Les élèves ont alors trop souvent tendance à faire appel à moi pour me poser frontalement la question avant même de considérer les remarques que j’ai déjà glissées dans leurs copies, et surtout avant de se demander si l’un des membres du groupe n’aurait pas une réponse à apporter. Je tente de les renvoyer alors à leurs propres réussites à l’intérieur de leurs productions individuelles. Ils se relisent enfin, lisent même les remarques et les conseils au stylo rouge, font circuler leurs feuilles pour tenter d’expliquer aux autres ce qu’ils ont fait, et bien fait ("puisque c’est la prof qui l’a écrit !"). J’aimerais que ce travail de groupe leur donne davantage confiance en eux et les force à mieux prendre conscience de ce qu’ils savent déjà. De plus, je pense que lorsque l’on tente d’expliquer à l’autre ce que l’on a fait, ce que l’on a compris ou ce que l’on veut faire, on renforce sa propre compréhension et on l’affine.

On peut lire sur le même sujet, un article, paru dans le n°113 de Le Français aujourd’hui (n°déjà cité), intitulé "Le travail en groupes en lycée : le rôle des interactions verbales dans l’apprentissage de la lecture méthodique"( Le Français aujourd’hui n°113, mars 1996, cet article "Le travail en groupes au lycée" a été rédigé par 3 professeurs de lycée : Bertrand Daunay, Sébastien Marguet, et Catherine Sauvage.) Cet article formule des idées qui ont été évoquées plus haut. La première phrase de cet article me servira de conclusion pour cette troisième partie. En effet, les 3 auteurs de cet article analysent divers extraits de séances de travail de groupes sur la lecture-méthodique en partant du principe suivant :

"Permettre aux élèves de découvrir ce qui leur est ordinairement présenté, en laissant à leur parole le libre cours nécessaire à son efficacité : telle est la fonction du travail en groupes qui fait des interactions verbales entre pairs le vecteurs de l’apprentissage."

Cet article analyse ensuite de façon très détaillée l’intérêt du travail de groupes pour les élèves.

CONCLUSION

Dans un autre article du même n° de Le Français aujourd’hui, Régine Delamotte-Legrand, universitaire et chercheuse au CNRS, posait la question :

"Une évidence qui ne va pas de soi : faut-il apprendre aux enfants à bien communiquer ?"

Dans son article, elle formule ses critiques et expose : "le danger de naturaliser les pratiques" ; "le danger de normaliser les pratiques" ; et "le danger d’homogénéiser les pratiques". Elle émet donc les plus vives réserves au regard d’un quelconque "apprentissage de la communication".

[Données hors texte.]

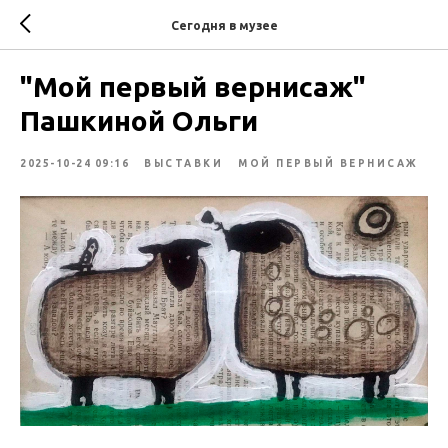
Сегодня в музее
"Мой первый вернисаж"
Пашкиной Ольги
2025-10-24 09:16
ВЫСТАВКИ
МОЙ ПЕРВЫЙ ВЕРНИСАЖ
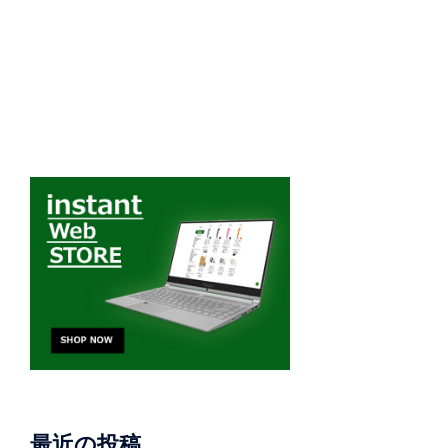
最近の投稿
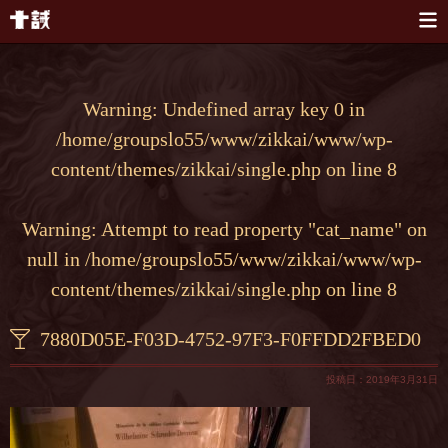
本文へスキップ
Warning
: Undefined array key 0 in
/home/groupslo55/www/zikkai/www/wp-
content/themes/zikkai/single.php
on line
8
Warning
: Attempt to read property "cat_name" on
null in
/home/groupslo55/www/zikkai/www/wp-
content/themes/zikkai/single.php
on line
8
7880D05E-F03D-4752-97F3-F0FFDD2FBED0
投稿日：2019年3月31日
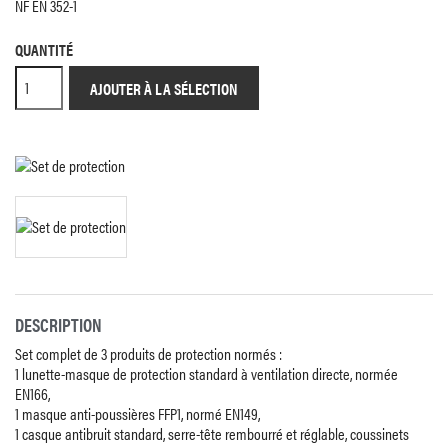
NF EN 352-1
QUANTITÉ
AJOUTER À LA SÉLECTION
DESCRIPTION
Set complet de 3 produits de protection normés :
1 lunette-masque de protection standard à ventilation directe, normée
EN166,
1 masque anti-poussières FFP1, normé EN149,
1 casque antibruit standard, serre-tête rembourré et réglable, coussinets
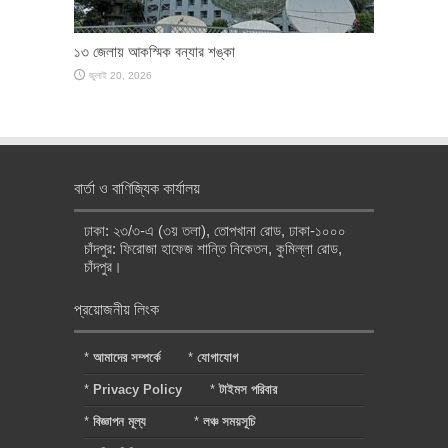
১৩ জেলায় আকস্মিক বন্যার শঙ্কা
জুলাই 20, 2026
বার্তা ও বাণিজ্যিক কার্যালয়
ঢাকা: ২৩/৩-এ (৩য় তলা), তোপখানা রোড, ঢাকা-১০০০
চাঁদপুর: ফিরোজা হাফেজ শান্তি নিকেতন, কুমিল্লা রোড,
চাঁদপুর।
প্রয়োজনীয় লিংক
*
আমাদের সম্পর্কে
*
যোগাযোগ
*
Privacy Policy
*
টাইমস পরিবার
*
বিজ্ঞাপন মূল্য
*
লঞ্চ সময়সূচি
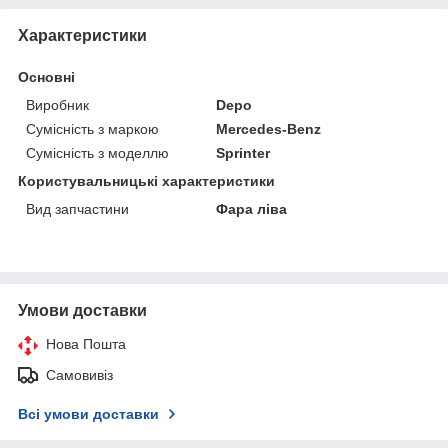
Характеристики
Основні
Виробник
Depo
Сумісність з маркою
Mercedes-Benz
Сумісність з моделлю
Sprinter
Користувальницькі характеристики
Вид запчастини
Фара ліва
Умови доставки
Нова Пошта
Самовивіз
Всі умови доставки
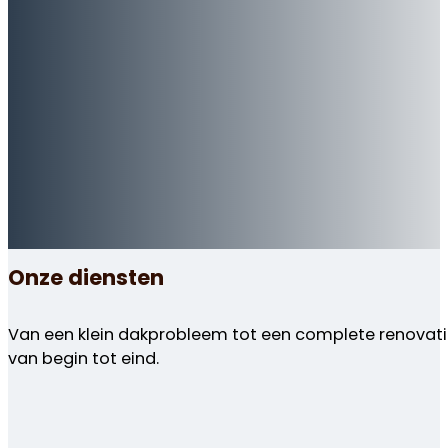
Onze diensten
Van een klein dakprobleem tot een complete renovatie,
van begin tot eind.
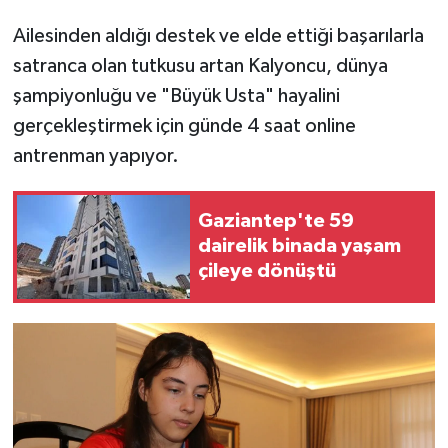
Ailesinden aldığı destek ve elde ettiği başarılarla
satranca olan tutkusu artan Kalyoncu, dünya
şampiyonluğu ve "Büyük Usta" hayalini
gerçekleştirmek için günde 4 saat online
antrenman yapıyor.
Gaziantep'te 59
dairelik binada yaşam
çileye dönüştü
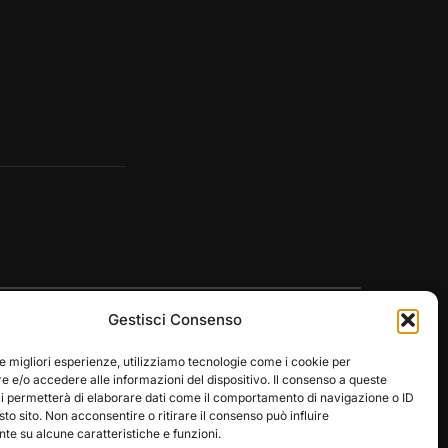
Gestisci Consenso
le migliori esperienze, utilizziamo tecnologie come i cookie per
 e/o accedere alle informazioni del dispositivo. Il consenso a queste
ci permetterà di elaborare dati come il comportamento di navigazione o ID
Designed by
WPZOOM
sto sito. Non acconsentire o ritirare il consenso può influire
e su alcune caratteristiche e funzioni.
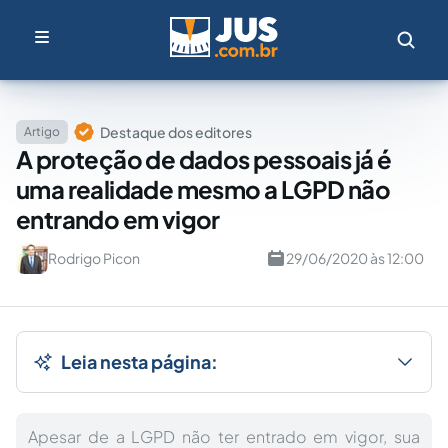
Destaque dos editores
Artigo
A proteção de dados pessoais já é
uma realidade mesmo a LGPD não
entrando em vigor
Rodrigo Picon
29/06/2020 às 12:00
Leia nesta página:
Apesar de a LGPD não ter entrado em vigor, sua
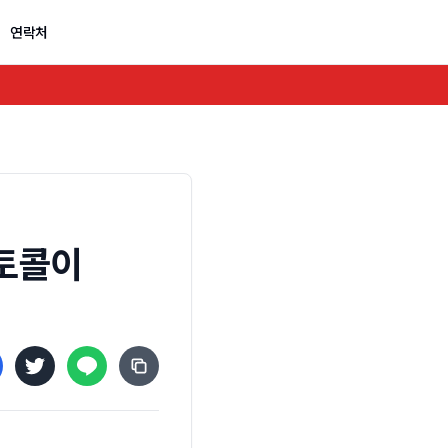
연락처
토콜이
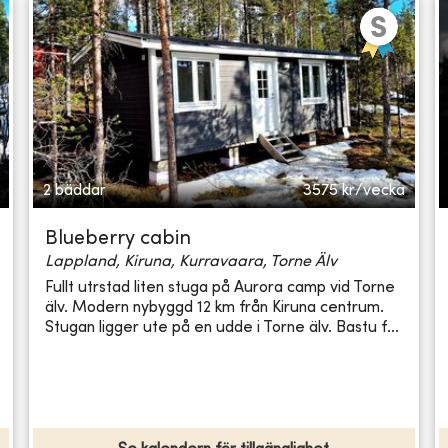
2 bäddar
3575
kr/vecka
Blueberry cabin
Lappland, Kiruna, Kurravaara, Torne Älv
Fullt utrstad liten stuga på Aurora camp vid Torne
älv. Modern nybyggd 12 km från Kiruna centrum.
Stugan ligger ute på en udde i Torne älv. Bastu f...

Je ne conçois certainement pas l’enseignement comme un apprentissage de la communication. Au contraire, je pars de la communication pour tenter de construire l’apprentissage. Les élèves savent communiquer, et je m’appuis sur leurs échanges (avec moi et entre eux) pour mieux les orienter, pour mieux les comprendre et pour saisir plus précisément les problèmes qu’ils peuvent rencontrer. J’invite les élèves à communiquer pour mieux apprendre, je les invite à réfléchir également sur les moyens d’apprendre et de comprendre.

BIBLIOGRAPHIE 

Le Français aujourd’hui n° 113 : "Communication, dialogue et interaction", mars 1996, et notamment les articles de :

- DAUNAY Bertrand, MARGUET Bertrand, et SAUVAGE Catherine : "Le travail en groupes en lycée"

- DELAMOTTE-LEGRAND Régine : "Une évidence qui ne va pas de soi : faut-il apprendre aux enfants à bien communiquer ?"

- NONNON Elizabeth : "Interactions et apprentissages"

LASSALLE Jacques, rapport de son intervention intitulée "Le point de vue d’un homme de théâtre", parue dans Perspectives actuelles pour l’enseignement du français, actes d’un séminaire qui s’est tenu à Paris au lycée Louis-Le-Grand les 23, 24 et 25 octobre 2000, publiés en 2001 par la direction de l’enseignement scolaire en collaboration avec le CRDP de Versailles dans la collection Programme national de pilotage.

MONTMOLLIN Germaine, article paru dans un ouvrage édité sous la direction de NOIZET, BELANGER et BRESSON La Communication, Paris, puf, collection Psychologie d’aujourd’hui, 1982.

PIAGET Jean, Mes Idées, propos recueillis par Richard I. EVANS, traduction française parue à Paris aux éditions Delanoël / Gonthier, en 1977.

Programme de la classe de seconde générale et technologique, applicable à la rentrée 2001, et notamment un extrait de II. 1. Les perspectives d’études, programme consultable sur le site eduscol de l’Education nationale.